At age 18, Claus left school to travel and explore the world for several years. When he returned in 1980, he attended a photography course at the Royal Academy of Fine Arts in Ghent. Dissatisfied with the approach of some teachers, he left after half a year. In May 1981, he received his first assignment from the Socialist Flemish newspaper De Morgen (Dutch for The Morning). Claus spent almost three decades as a photojournalist on assignment for De Morgen. He specialised in Belgian politics and conflicts in Africa, the Middle-East and south eastern Europe. Claus documented the revolution in Romania in 1989, the AIDS problem in South Africa and the genocide in Rwanda. He also made portraits of Belgian politicians such as former Prime Ministers of Belgium Jean-Luc Dehaene and Guy Verhofstadt. His photographs, such as Ronse, are of ordinary daily life. In 2009 Claus won the Dexia Press Award for his outstanding contributions to photojournalism.

== Later career ==
Since 2009, he has worked as a freelance photographer for diverse media, aiming to use photography in the service of humanity. To this end he has collaborated on many human documentary projects.

Since 2009, he has worked with Belgian photographers (Yann Bertrand, Tim Dirven, Jimmy Kets, Jonas Lampens and Bob Van Mol) on the project Lijn 3, a social and human document of a specific neighbourhood, De Brugse Poort in Ghent, Belgium.
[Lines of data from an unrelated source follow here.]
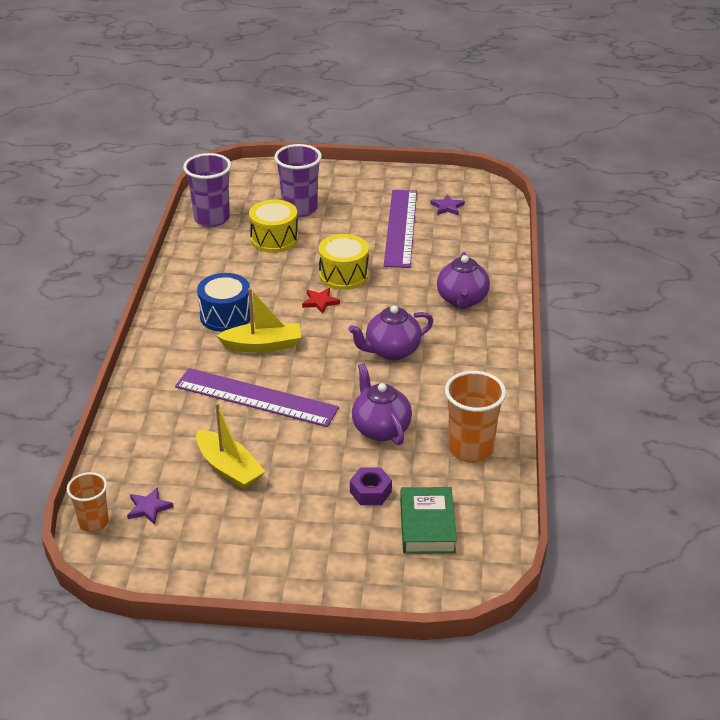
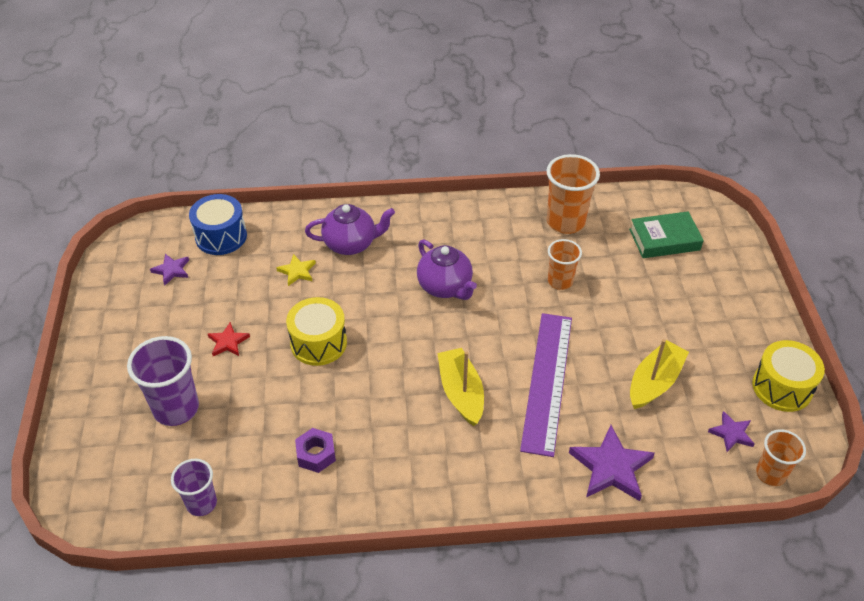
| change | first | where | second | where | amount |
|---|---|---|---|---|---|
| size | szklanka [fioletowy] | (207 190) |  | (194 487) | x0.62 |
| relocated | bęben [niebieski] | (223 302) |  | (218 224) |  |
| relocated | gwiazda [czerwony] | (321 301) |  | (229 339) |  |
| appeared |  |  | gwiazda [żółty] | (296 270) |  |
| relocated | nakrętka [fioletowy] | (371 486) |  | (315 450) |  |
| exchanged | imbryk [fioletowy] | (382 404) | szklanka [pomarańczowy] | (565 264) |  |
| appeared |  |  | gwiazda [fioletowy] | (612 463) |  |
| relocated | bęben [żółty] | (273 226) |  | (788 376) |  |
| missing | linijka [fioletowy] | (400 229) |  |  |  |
In 2010, an overview book of his work Een reisgids voor het land der blinden (Dutch for A guidebook for the country of the blind) was published by Ludion.

In 2011 and 2012, he documented the culture, traditions, religion, education and sport of the Flemish city and municipality of Aalst, resulting in the photo book Vlaanderen in Aalst (Dutch for Flanders in Aalst), published by Snoeck. This work shows a sequence of narrative Flemish images, captured with irony. This project was exhibited at the 't Gasthuys (Aalst) (Dutch for Municipal Museum) in 2013.

In 2013, Claus undertook the Cairopolis project. Together with 3 other Belgian photographers (Zaza Bertrand, Bieke Depoorter and Harry Gruyaert) he spent 8 weeks in Cairo, Egypt, photographing street scenes and the contrast between traditional craftsmen and the modern city. An exhibition was held and a book published with the resulting work.

== Publications ==
- Lijn 3 - Beelden & verhalen uit de stadsrand van Gent. Antwerp, Belgium: Ludion, 2010.
- Een reisgids voor het land der blinden. Antwerp, Belgium: Ludion, 2010.
- Vlaanderen in Aalst. Gent-Kortrijk: Snoeck, 2012.
- Cairopolis. Gent: Uitgeverij Snoeck, 2013.